Another error is what is known as Arianism (it’s just named after a man). This teaching says that Jesus is literally begotten or created by the Father sometime in the past. In other words, there was a point in time in which there was no Begotten Son of God; He simply hadn’t been created yet. This teaching then goes on to say that either the Father or the Son or both together created the Holy Spirit! Well, this is basically what we read in the Jehovah’s witnesses’ publications. They believe that Jesus is this “begotten god” and that the Holy Spirit is just a force.

There’s another error that’s probably a little closer to home called Unitarianism. They believe that there’s only one God, but there isn’t any distinction within the Godhead. In fact, I assume, they believe there is no Godhead at all. God revealed Himself as the Father for a little while, and then He started showing Himself as Jesus Christ, and then as the Holy Spirit. These three “persons” (I prefer to call them Witnesses because it’s used in the Bible) are one and the same. Around our area there are a few “Jesus only” churches. They believe if you’re baptized in the name of the Father, Son, and Holy Spirit then your baptism isn’t valid because it’s only supposed to be in the name of Jesus.

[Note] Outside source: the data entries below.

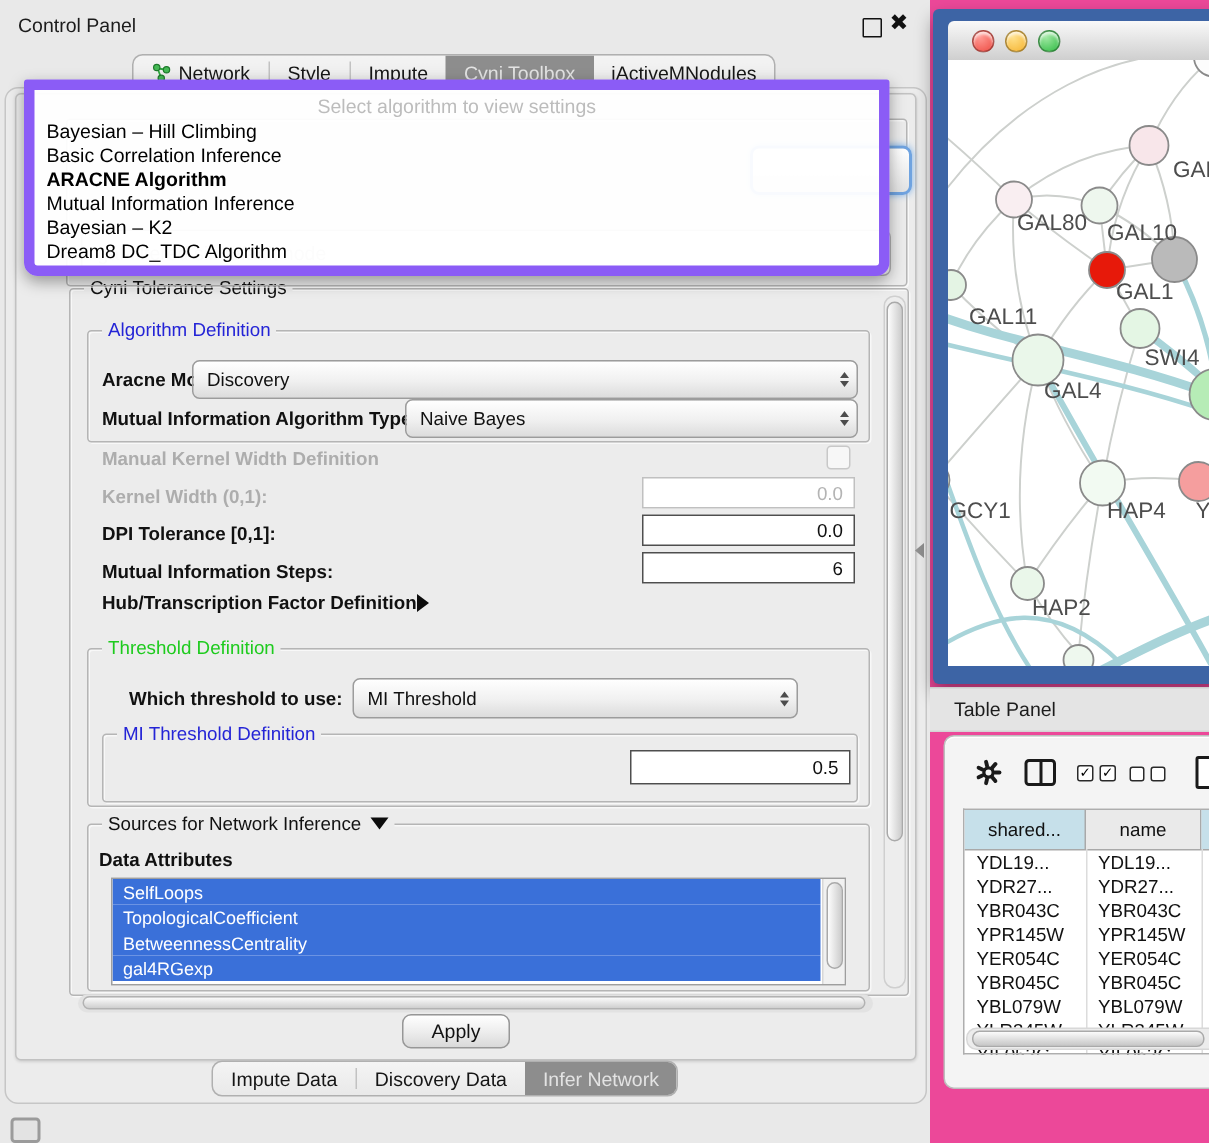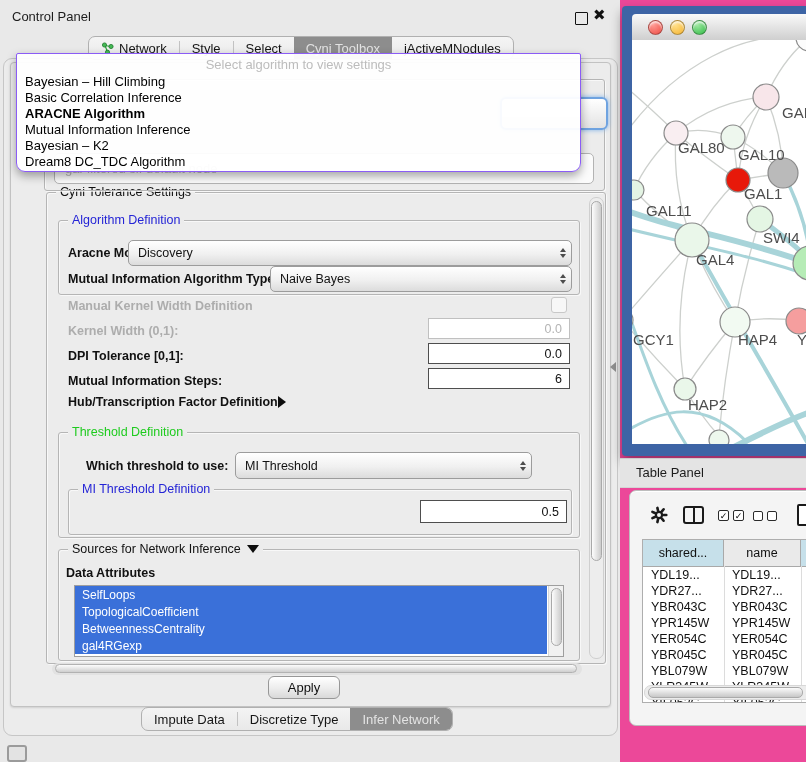--- a/index.html
+++ b/index.html
@@ -73,7 +73,7 @@
         </div>
       <div class="tsep"></div>
       <div class="tab">
-          <span>Select</span>
+          <span>Impute</span>
         </div>
       <div class="tab sel">
           <span>Cyni Toolbox</span>

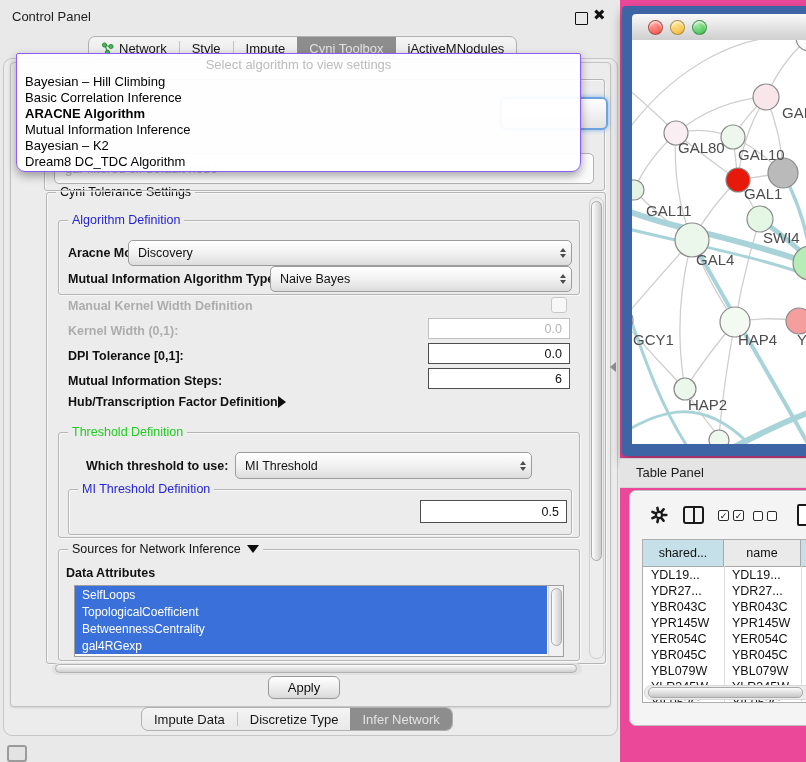--- a/index.html
+++ b/index.html
@@ -89,7 +89,7 @@
       <div class="abs" style="left:10px;top:0;height:29px;display:flex;align-items:center;font-size:13px;color:#b9b9b9;">gal-filtered sif default node</div>
     </div>
 
-    <div class="abs" style="left:16px;top:53px;width:563px;height:117px;background:rgba(255,255,255,0.95);border:1px solid #8b5cf6;border-radius:2px 2px 9px 9px;box-shadow:0 4px 10px rgba(0,0,0,0.35);z-index:60;">
+    <div class="abs" style="left:16px;top:53px;width:563px;height:117px;background:rgba(255,255,255,0.95);border:7px solid #8b5cf6;border-radius:2px 2px 9px 9px;box-shadow:0 4px 10px rgba(0,0,0,0.35);z-index:60;">
       <div class="abs" style="top:3px;left:0;right:0;text-align:center;font-size:13px;color:#bcbcbc;">Select algorithm to view settings</div>
       <div class="pitem" style="top:20px;">Bayesian – Hill Climbing</div>
       <div class="pitem" style="top:36px;">Basic Correlation Inference</div>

And so you can see why it’s important for us to understand the Godhead as best we can and as much as it’s been revealed. And that’s why we’re going to talk about these distinctions or “peculiar relative properties” of the Holy Spirit.

To begin let’s turn to the book of Isaiah:

And there shall come forth a rod out of the stem of Jesse, and a Branch shall grow out of his roots: 2And the spirit of the LORD shall rest upon him, the spirit of wisdom and understanding, the spirit of counsel and might, the spirit of knowledge and of the fear of the LORD (Is. 11:1-2)

Behold my servant, whom I uphold; mine elect, in whom my soul delighteth; I have put my spirit upon him: he shall bring forth judgment to the Gentiles (Is. 42:1).